Now this is very similar to logistic regression

Gradient Descent#

\begin{align} L(w, x, b) &= {min \atop{w, b}} \lambda w^T w + \sum \max(1 - y_i (w^T x_i + b), 0) \\ \\ L(w, x, b) &= {min \atop{w, b}} \lambda || w ||^2 + \sum \max(1 - y_i (w.x_i + b), 0) \\ \\ \frac{\delta L}{\delta w} &= \begin{cases} 2 \lambda w - y_i x_i & \text{if } y_i(w^T x_i + b) \lt 1 \\ \\ 2 \lambda w & \text{if } y_i(w^T x_i + b) \ge 1 \end{cases} \\ \\ \frac{\delta L}{\delta b} &= - y_i \end{align}

\begin{align} \text{run until convergence } \big\{ \\ \\ w := w - \alpha \frac{\delta L}{\delta w} \\ b := b - \alpha \frac{\delta L}{\delta b} \\ \\ \big\} \end{align}

Data Prep#

[11]:
from sklearn.datasets import make_classification
from sklearn import metrics

X, y = make_classification(n_samples=300, n_features=2, n_redundant=0, n_classes=2, shift=2,
                           class_sep=3, n_clusters_per_class=1, random_state=42)

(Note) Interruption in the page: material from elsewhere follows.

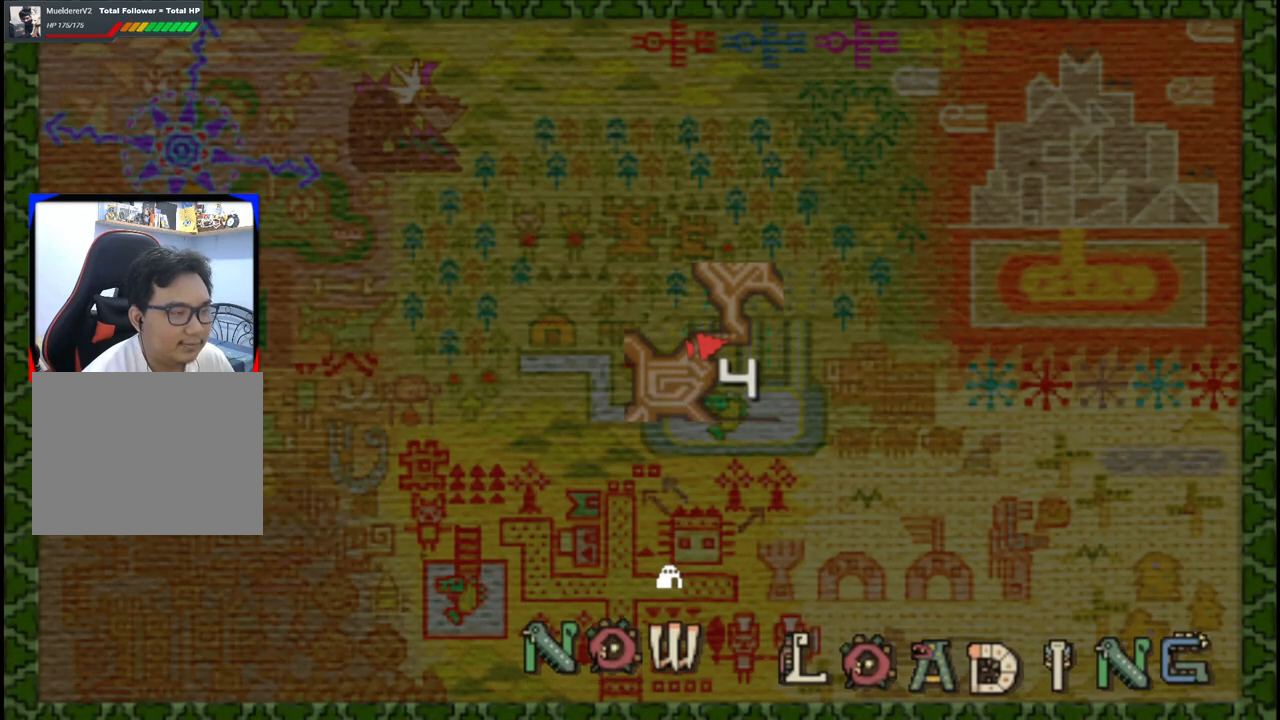
{"buttons": [], "left_stick": "up", "right_stick": "left", "events": [[133, "right_stick", "left"]]}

y = np.where(y == 0, 1, -1) # to change classes from 0,1 to -1,1

fig = plt.figure(figsize=(7,7))
ax = fig.add_subplot(1,1,1)
sns.scatterplot(x=X[:,0], y=X[:,1], hue=y, style=y, ax=ax, palette='deep')
plt.show()
../_images/SupportVectorMachine_Explore_18_0.png

Implementation#

[28]:
# np.random.seed(3)

class SVM:
    def __init__(self, n_iter = 100, lambda_param = 0.01, learning_rate = 0.001):
        self.n_iter = n_iter
        self.lambda_param = lambda_param
        self.learning_rate = learning_rate
        self.w = None
        self.b = None
        self.l_loss = None
        self.l_margin = None

    @property
    def margin(self):
        # return 1 / np.linalg.norm(self.w, ord=2)
        return 1 / np.sqrt(np.sum(np.square(model.w)))

    @property
    def loss(self):
        return self.l_loss

    def fit(self, X, y):
        n_samples, n_features = X.shape

        self.w = np.zeros(n_features) #np.random.rand(n_features)
        self.b = 0
        self.l_loss = []
        self.l_margin = []

        for _ in range(self.n_iter):
            for i in range(n_samples):
                if (y[i] * ((self.w @ X[i].T) + self.b)) >= 1:
                    self.w = self.w - ( self.learning_rate * (2 * self.lambda_param * self.w))
                else:
                    self.w = self.w - ( self.learning_rate * (( 2 * self.lambda_param * self.w ) - (y[i] * X[i])))
                    self.b = self.b + ( self.learning_rate * y[i] )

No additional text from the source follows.